I know this is a common question, but the common answer of r[order(unlist(r))]
isn't working due to numerical keys. I can't find any answers after a while of searching. I did see How can I get top n values with its index in R? but that uses a dataframe, and I don't know how to implement a dataframe into my function.
I have a list of values which I created by using r[[i]] <- value
within a loop. Now I want to sort that list, but keep the numerical key.
> r
[[1]]
[1] 4396750
[[2]]
[1] 6340260
[[3]]
[1] 8449058
[[4]]
[1] 5676146
> r <- r[order(unlist(r))]
> r
[[1]]
[1] 4396750
[[2]]
[1] 5676146
[[3]]
[1] 6340260
[[4]]
[1] 8449058
I need some way to retain the keys, so that I know the values, from lowest to highest, are represented by keys 1,4,2,3
. Then I will need to keep the keys with the lowest 3 values. So my end result should be some list or vector that gives me 1,4,2
.
My example is simplified, so doing some shortcut like "just drop the highest value" won't work.

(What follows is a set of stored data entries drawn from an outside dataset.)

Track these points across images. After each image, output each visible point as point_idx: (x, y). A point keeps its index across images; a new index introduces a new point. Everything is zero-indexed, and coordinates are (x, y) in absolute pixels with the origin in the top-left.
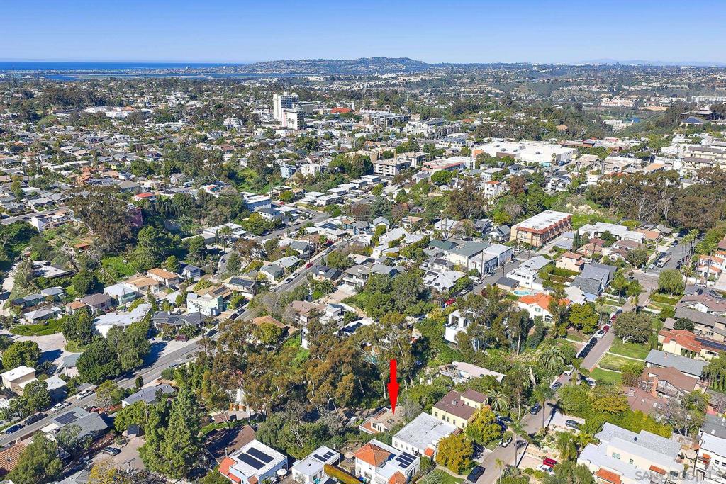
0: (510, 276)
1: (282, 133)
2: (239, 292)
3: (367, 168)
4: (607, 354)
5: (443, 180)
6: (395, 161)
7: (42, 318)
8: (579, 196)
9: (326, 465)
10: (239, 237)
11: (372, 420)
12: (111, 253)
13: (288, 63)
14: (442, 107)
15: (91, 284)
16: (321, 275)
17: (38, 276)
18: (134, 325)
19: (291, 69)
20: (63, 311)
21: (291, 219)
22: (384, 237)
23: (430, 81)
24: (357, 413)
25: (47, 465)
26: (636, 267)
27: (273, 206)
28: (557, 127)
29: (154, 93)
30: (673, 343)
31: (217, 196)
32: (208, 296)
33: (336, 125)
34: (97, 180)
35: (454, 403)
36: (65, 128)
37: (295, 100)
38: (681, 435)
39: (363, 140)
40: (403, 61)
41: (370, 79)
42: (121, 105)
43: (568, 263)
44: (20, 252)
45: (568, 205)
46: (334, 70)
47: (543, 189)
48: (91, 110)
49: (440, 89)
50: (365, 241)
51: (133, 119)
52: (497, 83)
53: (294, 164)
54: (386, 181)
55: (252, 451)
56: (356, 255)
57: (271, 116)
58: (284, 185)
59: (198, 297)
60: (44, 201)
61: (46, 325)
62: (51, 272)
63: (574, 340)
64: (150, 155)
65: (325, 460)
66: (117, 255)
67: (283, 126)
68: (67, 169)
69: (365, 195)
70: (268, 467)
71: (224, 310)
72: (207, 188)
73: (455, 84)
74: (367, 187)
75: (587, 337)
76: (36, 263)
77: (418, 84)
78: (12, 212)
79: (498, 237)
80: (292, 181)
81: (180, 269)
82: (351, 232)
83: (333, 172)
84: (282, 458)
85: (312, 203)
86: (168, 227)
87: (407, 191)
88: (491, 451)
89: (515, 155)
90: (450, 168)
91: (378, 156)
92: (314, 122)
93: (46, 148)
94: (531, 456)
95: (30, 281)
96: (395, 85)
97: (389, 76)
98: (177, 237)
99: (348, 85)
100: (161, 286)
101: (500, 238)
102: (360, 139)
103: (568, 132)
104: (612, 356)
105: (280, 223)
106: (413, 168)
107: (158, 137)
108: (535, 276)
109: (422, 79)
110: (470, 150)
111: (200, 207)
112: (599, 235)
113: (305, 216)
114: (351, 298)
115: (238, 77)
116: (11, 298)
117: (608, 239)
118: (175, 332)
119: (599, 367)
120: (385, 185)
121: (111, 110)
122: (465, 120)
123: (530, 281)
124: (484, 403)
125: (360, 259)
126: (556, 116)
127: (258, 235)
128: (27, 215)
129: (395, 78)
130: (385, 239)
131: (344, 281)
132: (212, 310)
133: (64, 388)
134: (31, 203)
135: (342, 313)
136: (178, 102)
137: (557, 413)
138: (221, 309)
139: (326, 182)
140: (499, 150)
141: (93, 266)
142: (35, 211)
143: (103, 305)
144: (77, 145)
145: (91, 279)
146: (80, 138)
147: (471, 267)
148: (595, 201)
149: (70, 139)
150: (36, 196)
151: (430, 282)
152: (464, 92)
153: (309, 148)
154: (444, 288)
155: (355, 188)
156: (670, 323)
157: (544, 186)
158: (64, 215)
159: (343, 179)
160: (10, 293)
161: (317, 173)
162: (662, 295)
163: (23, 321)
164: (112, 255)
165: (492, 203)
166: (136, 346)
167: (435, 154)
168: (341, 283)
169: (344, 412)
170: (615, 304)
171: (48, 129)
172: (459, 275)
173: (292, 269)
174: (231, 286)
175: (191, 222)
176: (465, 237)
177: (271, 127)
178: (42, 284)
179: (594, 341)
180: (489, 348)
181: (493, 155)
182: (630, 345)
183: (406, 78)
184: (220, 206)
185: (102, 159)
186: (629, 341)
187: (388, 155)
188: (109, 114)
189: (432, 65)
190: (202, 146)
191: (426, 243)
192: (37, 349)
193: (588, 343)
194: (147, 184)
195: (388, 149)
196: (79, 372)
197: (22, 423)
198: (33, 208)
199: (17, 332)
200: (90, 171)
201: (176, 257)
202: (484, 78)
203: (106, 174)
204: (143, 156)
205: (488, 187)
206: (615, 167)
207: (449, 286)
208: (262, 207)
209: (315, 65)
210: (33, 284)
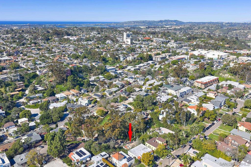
0: (189, 99)
1: (124, 46)
2: (96, 98)
3: (150, 58)
4: (217, 129)
5: (175, 63)
6: (161, 56)
7: (35, 103)
8: (225, 71)
9: (103, 158)
10: (102, 80)
11: (127, 145)
12: (59, 84)
13: (135, 22)
14: (184, 37)
15: (51, 93)
16: (124, 94)
17: (36, 90)
18: (60, 107)
19: (136, 24)
20: (42, 101)
21: (121, 75)
22: (147, 82)
23: (183, 28)
24: (125, 142)
25: (19, 149)
26: (238, 98)
27: (116, 70)
28: (225, 45)
29: (87, 32)
30: (242, 127)
31: (97, 66)
32: (86, 99)
33: (144, 43)
34: (60, 60)
35: (153, 141)
36: (56, 43)
37: (131, 34)
38: (235, 161)
39: (151, 49)
40: (175, 21)
41: (162, 27)
42: (76, 36)
43: (211, 95)
44: (32, 82)
45: (221, 74)
46: (150, 24)
47: (212, 68)
48: (66, 37)
49: (187, 31)
50: (141, 84)
51: (78, 40)
52: (208, 29)
53: (125, 56)
54: (156, 63)
55: (81, 151)
56: (136, 88)
57: (123, 40)
58: (121, 63)
59: (82, 99)
60: (42, 66)
61: (35, 106)
62: (40, 88)
63: (206, 123)
64: (79, 52)
65: (103, 157)
66: (61, 84)
67: (125, 43)
68: (51, 56)
69: (148, 68)
70: (84, 157)
71: (90, 104)
72: (94, 64)
73: (192, 29)
74: (149, 65)
75: (211, 122)
76: (36, 86)
77: (179, 29)
78: (32, 69)
79: (189, 84)
80: (124, 62)
81: (80, 90)
82: (138, 80)
83: (138, 59)
84: (89, 155)
85: (129, 70)
86: (79, 76)
87: (162, 67)
88: (163, 160)
89: (205, 55)
90: (179, 59)
91: (155, 54)
92: (137, 42)
93: (48, 49)
94: (177, 163)
95: (33, 91)
96: (170, 30)
97: (169, 26)
98: (81, 79)
99: (154, 29)
100: (73, 95)
101: (190, 85)
102: (151, 48)
103: (229, 47)
104: (219, 130)
105: (117, 76)
106: (167, 59)
107: (83, 46)
108: (198, 99)
109: (180, 28)
110: (188, 53)
111: (91, 70)
112: (228, 85)
113: (126, 74)
114: (131, 103)
115: (117, 27)
116: (27, 96)
117: (230, 87)
118: (73, 110)
119: (212, 133)
120: (156, 64)
121: (72, 37)
122: (191, 42)
123: (195, 101)
124: (164, 142)
125: (138, 89)
126: (226, 41)
127: (108, 80)
128: (36, 70)
129: (171, 27)
130: (148, 83)
131: (131, 97)
132: (86, 104)
133: (35, 126)
134: (38, 66)
135: (126, 108)
136: (93, 35)
137: (191, 149)
138: (89, 104)
139: (135, 63)
140: (199, 53)
141: (53, 87)
142: (39, 69)
143: (54, 100)
144: (58, 48)
145: (52, 91)
146: (59, 46)
147: (175, 94)
148: (231, 73)
149: (56, 46)
150: (40, 64)
151: (158, 99)
152: (195, 32)
153: (132, 51)
154: (163, 101)
155: (145, 65)
156: (244, 119)
157: (213, 67)
158: (47, 71)
159: (141, 62)
160: (27, 95)
161: (132, 60)
162: (246, 109)
163: (29, 104)
164: (60, 84)
165: (192, 72)
166: (59, 114)
167: (175, 54)
168: (130, 97)
169: (120, 141)
170: (226, 111)
171: (50, 43)
172: (170, 97)
173: (115, 92)
174: (94, 97)
175: (87, 75)
176: (177, 84)
177: (121, 43)
178: (36, 92)
179: (213, 124)
180: (175, 123)
181: (197, 55)
182: (227, 126)
183: (175, 27)
184: (97, 70)
185: (64, 53)
186: (227, 125)
187: (159, 54)
188: (71, 38)
189: (186, 23)
190: (97, 50)
191: (161, 85)
192: (30, 113)
193: (211, 124)
194: (75, 61)
195: (159, 52)
196: (40, 121)
197: (20, 136)
198: (38, 68)
199: (26, 107)
200: (59, 57)
201: (79, 86)
202: (204, 27)
203: (64, 58)
204: (77, 52)
205: (191, 66)
206: (242, 61)
207: (165, 101)
208: (112, 71)
209: (144, 23)
210: (34, 92)
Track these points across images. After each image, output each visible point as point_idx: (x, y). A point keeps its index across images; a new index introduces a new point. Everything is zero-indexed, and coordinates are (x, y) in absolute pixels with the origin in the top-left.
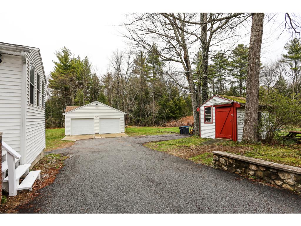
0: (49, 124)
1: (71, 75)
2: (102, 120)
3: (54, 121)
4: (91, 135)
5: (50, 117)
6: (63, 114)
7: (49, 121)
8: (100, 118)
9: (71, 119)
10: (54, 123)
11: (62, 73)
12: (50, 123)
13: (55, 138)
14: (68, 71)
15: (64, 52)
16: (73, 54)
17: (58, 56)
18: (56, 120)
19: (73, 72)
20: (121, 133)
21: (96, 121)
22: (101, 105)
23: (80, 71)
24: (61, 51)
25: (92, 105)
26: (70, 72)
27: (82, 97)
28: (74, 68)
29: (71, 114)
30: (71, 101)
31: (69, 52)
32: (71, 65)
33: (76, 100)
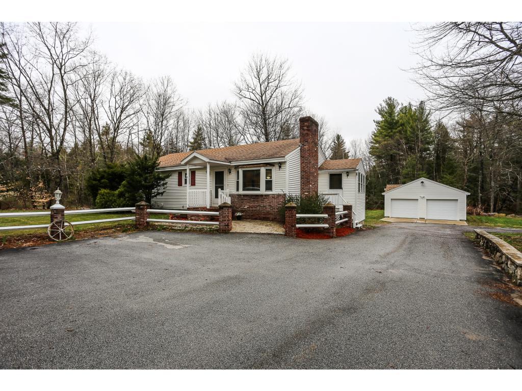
0: (370, 204)
1: (397, 136)
2: (430, 202)
3: (376, 200)
4: (414, 220)
5: (371, 195)
6: (383, 194)
7: (371, 200)
8: (427, 200)
9: (392, 199)
10: (376, 203)
11: (386, 136)
12: (371, 202)
13: (374, 218)
14: (394, 130)
15: (388, 104)
16: (400, 103)
17: (381, 112)
18: (378, 199)
19: (400, 132)
20: (460, 220)
21: (422, 203)
22: (428, 182)
23: (411, 127)
24: (384, 105)
25: (417, 183)
26: (397, 132)
27: (413, 167)
28: (402, 125)
29: (391, 193)
30: (398, 173)
31: (395, 102)
32: (398, 122)
33: (404, 171)
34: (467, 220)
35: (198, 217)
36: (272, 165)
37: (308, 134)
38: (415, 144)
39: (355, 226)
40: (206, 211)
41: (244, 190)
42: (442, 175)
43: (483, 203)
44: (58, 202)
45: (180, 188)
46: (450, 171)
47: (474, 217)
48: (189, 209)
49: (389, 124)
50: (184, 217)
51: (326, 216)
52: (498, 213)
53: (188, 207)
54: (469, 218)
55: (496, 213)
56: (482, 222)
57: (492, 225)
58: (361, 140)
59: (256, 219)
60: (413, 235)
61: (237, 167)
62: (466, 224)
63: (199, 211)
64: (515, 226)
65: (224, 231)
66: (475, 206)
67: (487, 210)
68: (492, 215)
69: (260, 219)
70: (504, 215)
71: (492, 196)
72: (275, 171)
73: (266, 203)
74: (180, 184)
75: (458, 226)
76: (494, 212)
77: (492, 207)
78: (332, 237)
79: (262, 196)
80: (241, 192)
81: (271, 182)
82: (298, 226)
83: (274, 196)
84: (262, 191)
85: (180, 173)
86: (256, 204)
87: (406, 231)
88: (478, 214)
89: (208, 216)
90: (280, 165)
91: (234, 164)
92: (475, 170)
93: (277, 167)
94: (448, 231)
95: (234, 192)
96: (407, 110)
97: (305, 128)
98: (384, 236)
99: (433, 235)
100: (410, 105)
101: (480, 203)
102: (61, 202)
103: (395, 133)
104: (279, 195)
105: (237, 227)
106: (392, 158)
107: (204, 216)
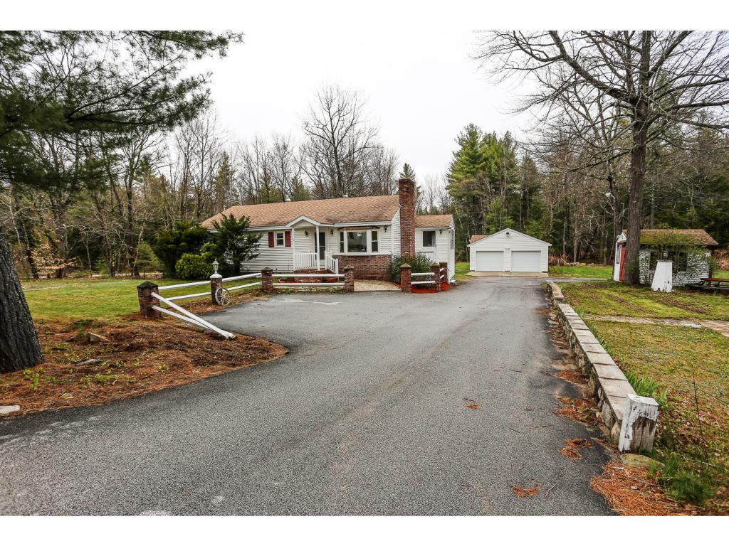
1: (481, 173)
2: (515, 254)
4: (500, 273)
6: (468, 246)
8: (512, 251)
9: (477, 252)
11: (468, 172)
13: (463, 272)
14: (477, 166)
15: (469, 132)
17: (461, 142)
19: (483, 168)
20: (543, 272)
21: (508, 256)
22: (513, 233)
23: (496, 164)
24: (465, 133)
25: (502, 234)
26: (481, 168)
27: (498, 210)
28: (486, 159)
29: (477, 246)
30: (482, 219)
31: (478, 131)
32: (481, 156)
33: (489, 217)
34: (549, 272)
35: (308, 279)
36: (377, 227)
37: (407, 196)
38: (499, 185)
39: (449, 282)
40: (316, 273)
41: (349, 251)
42: (528, 220)
43: (567, 254)
44: (216, 272)
45: (272, 249)
46: (536, 216)
47: (557, 268)
48: (296, 272)
49: (470, 157)
50: (292, 280)
51: (433, 274)
52: (580, 262)
53: (295, 270)
54: (551, 269)
55: (578, 263)
56: (562, 272)
57: (570, 275)
58: (437, 175)
59: (362, 279)
60: (500, 287)
61: (339, 229)
62: (547, 275)
63: (309, 273)
64: (589, 276)
65: (349, 291)
66: (559, 255)
67: (570, 260)
68: (575, 265)
69: (366, 279)
70: (585, 264)
71: (575, 244)
72: (380, 233)
73: (372, 263)
74: (271, 245)
75: (540, 278)
76: (577, 261)
77: (575, 257)
78: (439, 291)
79: (368, 257)
80: (346, 253)
81: (377, 243)
82: (412, 283)
83: (380, 257)
84: (369, 252)
85: (271, 234)
86: (362, 264)
87: (494, 284)
88: (562, 265)
89: (319, 278)
90: (386, 227)
91: (336, 225)
92: (561, 216)
93: (382, 229)
94: (530, 283)
95: (338, 253)
96: (490, 139)
97: (405, 190)
98: (477, 289)
99: (516, 287)
100: (495, 134)
101: (564, 252)
102: (219, 272)
103: (478, 169)
104: (385, 256)
105: (359, 286)
106: (475, 200)
107: (315, 278)
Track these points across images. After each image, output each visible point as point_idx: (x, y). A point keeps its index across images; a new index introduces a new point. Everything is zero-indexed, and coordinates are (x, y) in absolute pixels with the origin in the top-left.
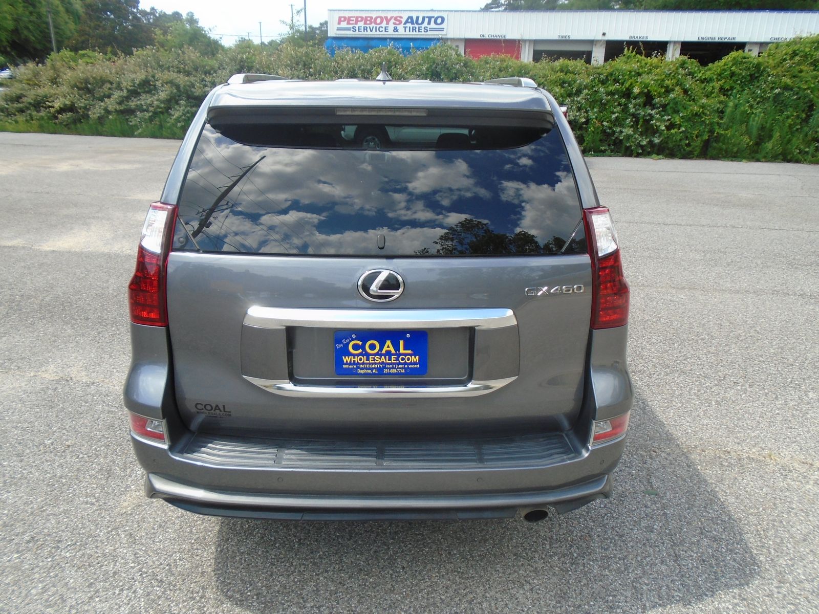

The actual code for the function is here:
knnacc <- function(e){
dist = list()
for(j in 1:10000) {
dist[[j]] <- distance(TEST[["image"]][[e]], TRAIN[["image"]][[j]])
}
#dist <- dist[order(unlist(dist))]
return(dist)
}
I would like to reach a point where the function returns the 20 keys associated with lowest distance out of 60,000.